Fall 2: Anzeigen nach zufälligem Treffen mit Bekannten (siehe Faksimile). Für Vogl unverständlich, weil: „In Wien und anderswo wurden Bürger von Polizeibeamten sogar bei der Verwaltungsstrafbehörde angezeigt, weil sie in einem Park allein auf einer Bank saßen – obwohl das Betreten öffentlicher Orte im Freien allein oder mit Haushaltsangehörigen oder mit Haustieren jedenfalls zulässig ist, wenn dabei zu anderen Personen ein Abstand von einem Meter eingehalten wird.“
Fall 3: Mehrere Personen wurden beim gemeinsamen Wandern „erwischt“. Dazu Vogl: „Wer in Coronazeiten allein oder mit einer Person, mit der er im gemeinsamen Haushalt lebt, beim Klettern oder Mountainbiken in freier Wildbahn ‘ertappt’ wird, hat nur deshalb, weil das öffentlich phasenweise als verboten bezeichnet wurde, noch lange nichts Strafbares getan: Es gab und gibt mit Stand 15. April 2020 keine Rechtsvorschrift, die dies verbieten würde.“
Der Rechtsanwalt abschließend: „Wenn in Krisenzeiten Gesetze und Verordnungen, die in die Grundrechte der Bürger massiv eingreifen, überfallsartig erlassen und alle paar Tage geändert werden, braucht es Bürger mit Rückgrat, die sich wehren, wenn obrigkeitliche Übergriffe sich häufen.“
Möglickeiten zur bekämpfung
Sollte im konkreten Falle wirklich gegen ein Verbot verstoßen worden sein, so wird vielen Fällen eine Einstellung des Verfahrens wegen Geringfügigkeit, eine Verwarnung oder eine beträchtliche Strafreduktion in Betracht kommen, die man sich in der Regel aber erst erkämpfen muss. Umso mehr lohnt es sich zu kämpfen, wenn gar kein Verstoß vorliegt.

[Datensätze]
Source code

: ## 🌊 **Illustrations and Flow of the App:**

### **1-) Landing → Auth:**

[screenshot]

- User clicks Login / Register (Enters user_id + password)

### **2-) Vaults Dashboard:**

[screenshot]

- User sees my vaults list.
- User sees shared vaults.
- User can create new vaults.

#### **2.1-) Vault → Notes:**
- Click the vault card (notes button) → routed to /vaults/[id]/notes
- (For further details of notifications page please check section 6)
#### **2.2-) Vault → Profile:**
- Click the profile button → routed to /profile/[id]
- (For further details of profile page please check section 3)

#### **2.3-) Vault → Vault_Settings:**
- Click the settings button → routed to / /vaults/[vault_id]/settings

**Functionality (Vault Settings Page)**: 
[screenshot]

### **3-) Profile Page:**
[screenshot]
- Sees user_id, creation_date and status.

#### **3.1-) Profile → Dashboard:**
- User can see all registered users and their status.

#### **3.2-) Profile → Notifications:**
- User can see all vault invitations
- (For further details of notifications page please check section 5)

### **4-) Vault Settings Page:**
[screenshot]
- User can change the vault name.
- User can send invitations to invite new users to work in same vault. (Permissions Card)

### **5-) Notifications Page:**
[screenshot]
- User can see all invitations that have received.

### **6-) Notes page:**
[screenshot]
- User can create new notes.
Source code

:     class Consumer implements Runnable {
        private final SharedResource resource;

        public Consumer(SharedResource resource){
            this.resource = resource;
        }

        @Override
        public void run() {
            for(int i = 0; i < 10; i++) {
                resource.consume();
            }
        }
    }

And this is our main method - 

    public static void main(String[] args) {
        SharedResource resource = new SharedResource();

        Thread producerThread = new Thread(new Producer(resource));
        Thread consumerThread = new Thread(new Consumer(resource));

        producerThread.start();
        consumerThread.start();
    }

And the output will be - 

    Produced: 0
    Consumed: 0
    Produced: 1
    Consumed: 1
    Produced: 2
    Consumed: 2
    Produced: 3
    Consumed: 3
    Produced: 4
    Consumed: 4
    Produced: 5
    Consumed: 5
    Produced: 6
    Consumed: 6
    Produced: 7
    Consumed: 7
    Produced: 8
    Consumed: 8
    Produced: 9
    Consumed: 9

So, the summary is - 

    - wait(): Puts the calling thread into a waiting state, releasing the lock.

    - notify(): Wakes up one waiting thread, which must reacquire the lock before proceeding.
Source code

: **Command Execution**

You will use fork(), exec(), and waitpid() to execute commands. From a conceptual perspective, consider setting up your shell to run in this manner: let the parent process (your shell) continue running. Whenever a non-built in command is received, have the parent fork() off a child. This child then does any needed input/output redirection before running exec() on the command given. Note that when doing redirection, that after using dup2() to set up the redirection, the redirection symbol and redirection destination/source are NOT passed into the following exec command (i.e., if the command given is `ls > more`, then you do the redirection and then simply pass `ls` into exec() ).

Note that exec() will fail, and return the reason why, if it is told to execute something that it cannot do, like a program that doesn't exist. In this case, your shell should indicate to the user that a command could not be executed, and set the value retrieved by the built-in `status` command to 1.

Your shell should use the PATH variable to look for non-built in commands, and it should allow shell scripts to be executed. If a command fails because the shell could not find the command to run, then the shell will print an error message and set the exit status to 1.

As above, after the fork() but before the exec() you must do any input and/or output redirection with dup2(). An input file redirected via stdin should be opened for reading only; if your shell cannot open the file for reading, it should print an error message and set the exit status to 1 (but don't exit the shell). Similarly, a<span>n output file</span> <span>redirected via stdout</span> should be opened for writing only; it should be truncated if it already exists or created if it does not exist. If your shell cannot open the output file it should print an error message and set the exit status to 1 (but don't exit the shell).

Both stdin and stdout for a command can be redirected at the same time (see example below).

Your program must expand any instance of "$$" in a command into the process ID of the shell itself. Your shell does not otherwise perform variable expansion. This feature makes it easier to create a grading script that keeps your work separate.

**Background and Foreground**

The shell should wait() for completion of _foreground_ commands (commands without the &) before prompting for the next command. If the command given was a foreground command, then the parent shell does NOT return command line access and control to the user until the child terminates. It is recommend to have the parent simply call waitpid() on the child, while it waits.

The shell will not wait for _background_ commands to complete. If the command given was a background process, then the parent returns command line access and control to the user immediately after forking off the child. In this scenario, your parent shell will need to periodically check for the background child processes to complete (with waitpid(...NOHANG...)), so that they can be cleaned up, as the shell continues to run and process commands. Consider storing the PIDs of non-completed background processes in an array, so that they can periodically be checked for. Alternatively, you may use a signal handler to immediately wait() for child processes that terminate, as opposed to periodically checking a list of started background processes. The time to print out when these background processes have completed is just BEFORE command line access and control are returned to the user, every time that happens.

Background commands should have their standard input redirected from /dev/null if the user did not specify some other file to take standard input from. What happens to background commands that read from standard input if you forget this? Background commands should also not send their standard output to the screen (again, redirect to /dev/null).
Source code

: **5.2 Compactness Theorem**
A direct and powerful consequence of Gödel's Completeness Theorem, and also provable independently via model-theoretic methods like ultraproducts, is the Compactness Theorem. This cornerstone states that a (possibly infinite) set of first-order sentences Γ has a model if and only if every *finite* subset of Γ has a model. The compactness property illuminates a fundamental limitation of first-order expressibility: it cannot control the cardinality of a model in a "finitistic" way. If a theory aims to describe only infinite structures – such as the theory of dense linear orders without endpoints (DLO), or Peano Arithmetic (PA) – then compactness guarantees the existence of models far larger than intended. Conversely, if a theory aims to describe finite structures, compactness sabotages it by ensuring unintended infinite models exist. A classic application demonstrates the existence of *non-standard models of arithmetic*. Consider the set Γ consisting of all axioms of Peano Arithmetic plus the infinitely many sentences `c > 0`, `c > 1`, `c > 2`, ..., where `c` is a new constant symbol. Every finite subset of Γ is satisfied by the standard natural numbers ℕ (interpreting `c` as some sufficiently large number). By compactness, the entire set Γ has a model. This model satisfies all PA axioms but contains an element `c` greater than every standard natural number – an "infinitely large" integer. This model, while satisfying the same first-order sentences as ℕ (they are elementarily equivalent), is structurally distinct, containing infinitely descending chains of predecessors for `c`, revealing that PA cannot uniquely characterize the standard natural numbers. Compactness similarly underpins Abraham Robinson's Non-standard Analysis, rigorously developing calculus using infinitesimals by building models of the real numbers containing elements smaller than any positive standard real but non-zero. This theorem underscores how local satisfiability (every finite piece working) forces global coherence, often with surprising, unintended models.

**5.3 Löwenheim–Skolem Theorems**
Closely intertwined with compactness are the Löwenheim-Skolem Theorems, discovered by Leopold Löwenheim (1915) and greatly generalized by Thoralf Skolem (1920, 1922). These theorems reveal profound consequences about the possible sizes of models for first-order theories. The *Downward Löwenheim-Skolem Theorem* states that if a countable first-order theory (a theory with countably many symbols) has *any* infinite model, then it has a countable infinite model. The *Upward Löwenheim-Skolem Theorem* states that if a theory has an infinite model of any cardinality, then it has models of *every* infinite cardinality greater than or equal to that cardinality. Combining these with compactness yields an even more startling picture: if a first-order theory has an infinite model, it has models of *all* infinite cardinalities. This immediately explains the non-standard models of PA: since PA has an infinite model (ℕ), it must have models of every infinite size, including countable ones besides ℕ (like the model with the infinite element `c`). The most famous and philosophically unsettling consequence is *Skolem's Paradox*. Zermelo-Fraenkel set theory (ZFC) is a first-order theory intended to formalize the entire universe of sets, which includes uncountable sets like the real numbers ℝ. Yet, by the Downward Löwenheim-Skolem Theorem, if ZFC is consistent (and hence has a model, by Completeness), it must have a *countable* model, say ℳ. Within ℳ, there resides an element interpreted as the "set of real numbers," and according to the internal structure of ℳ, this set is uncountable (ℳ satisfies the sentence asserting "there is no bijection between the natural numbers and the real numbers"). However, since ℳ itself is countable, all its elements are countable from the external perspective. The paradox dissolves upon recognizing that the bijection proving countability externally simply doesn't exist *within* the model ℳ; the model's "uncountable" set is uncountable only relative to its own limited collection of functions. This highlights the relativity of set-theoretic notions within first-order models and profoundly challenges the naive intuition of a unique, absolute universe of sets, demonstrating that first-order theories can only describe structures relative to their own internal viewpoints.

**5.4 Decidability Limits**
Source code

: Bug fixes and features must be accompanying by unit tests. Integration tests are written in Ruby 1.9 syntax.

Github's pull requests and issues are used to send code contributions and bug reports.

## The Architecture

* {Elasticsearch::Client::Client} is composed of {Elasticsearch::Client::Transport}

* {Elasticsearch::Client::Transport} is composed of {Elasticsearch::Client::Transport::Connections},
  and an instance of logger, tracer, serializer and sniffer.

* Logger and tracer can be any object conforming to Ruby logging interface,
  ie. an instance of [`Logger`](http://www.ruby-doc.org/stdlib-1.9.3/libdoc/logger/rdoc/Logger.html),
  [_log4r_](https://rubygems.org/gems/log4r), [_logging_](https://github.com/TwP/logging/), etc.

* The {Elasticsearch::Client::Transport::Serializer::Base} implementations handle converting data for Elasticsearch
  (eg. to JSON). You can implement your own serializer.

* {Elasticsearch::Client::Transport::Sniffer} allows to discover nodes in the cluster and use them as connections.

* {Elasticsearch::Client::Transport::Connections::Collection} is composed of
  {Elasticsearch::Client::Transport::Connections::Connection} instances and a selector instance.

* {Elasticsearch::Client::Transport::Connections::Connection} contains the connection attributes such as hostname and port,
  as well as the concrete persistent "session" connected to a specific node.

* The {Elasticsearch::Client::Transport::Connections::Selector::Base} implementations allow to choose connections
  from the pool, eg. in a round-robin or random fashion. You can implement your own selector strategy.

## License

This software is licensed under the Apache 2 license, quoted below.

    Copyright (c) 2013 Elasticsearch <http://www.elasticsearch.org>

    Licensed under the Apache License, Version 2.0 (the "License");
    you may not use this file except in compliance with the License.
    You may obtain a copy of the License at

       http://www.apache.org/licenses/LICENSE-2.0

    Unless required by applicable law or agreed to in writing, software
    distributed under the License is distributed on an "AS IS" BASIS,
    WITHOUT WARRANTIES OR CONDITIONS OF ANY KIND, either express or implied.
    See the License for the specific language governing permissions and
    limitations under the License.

__Auftrag__: Schreib bitte den Text über Anzeigen in Coronazeiten vollständig und wortgetreu ab. Die Datensätze spielen hierfür keine Rolle.

__Erledigter Auftrag__:
Fall 2: Anzeigen nach zufälligem Treffen mit Bekannten (siehe Faksimile). Für Vogl unverständlich, weil: „In Wien und anderswo wurden Bürger von Polizeibeamten sogar bei der Verwaltungsstrafbehörde angezeigt, weil sie in einem Park allein auf einer Bank saßen – obwohl das Betreten öffentlicher Orte im Freien allein oder mit Haushaltsangehörigen oder mit Haustieren jedenfalls zulässig ist, wenn dabei zu anderen Personen ein Abstand von einem Meter eingehalten wird.“
Fall 3: Mehrere Personen wurden beim gemeinsamen Wandern „erwischt“. Dazu Vogl: „Wer in Coronazeiten allein oder mit einer Person, mit der er im gemeinsamen Haushalt lebt, beim Klettern oder Mountainbiken in freier Wildbahn ‘ertappt’ wird, hat nur deshalb, weil das öffentlich phasenweise als verboten bezeichnet wurde, noch lange nichts Strafbares getan: Es gab und gibt mit Stand 15. April 2020 keine Rechtsvorschrift, die dies verbieten würde.“
Der Rechtsanwalt abschließend: „Wenn in Krisenzeiten Gesetze und Verordnungen, die in die Grundrechte der Bürger massiv eingreifen, überfallsartig erlassen und alle paar Tage geändert werden, braucht es Bürger mit Rückgrat, die sich wehren, wenn obrigkeitliche Übergriffe sich häufen.“
Möglickeiten zur bekämpfung
Sollte im konkreten Falle wirklich gegen ein Verbot verstoßen worden sein, so wird vielen Fällen eine Einstellung des Verfahrens wegen Geringfügigkeit, eine Verwarnung oder eine beträchtliche Strafreduktion in Betracht kommen, die man sich in der Regel aber erst erkämpfen muss. Umso mehr lohnt es sich zu kämpfen, wenn gar kein Verstoß vorliegt.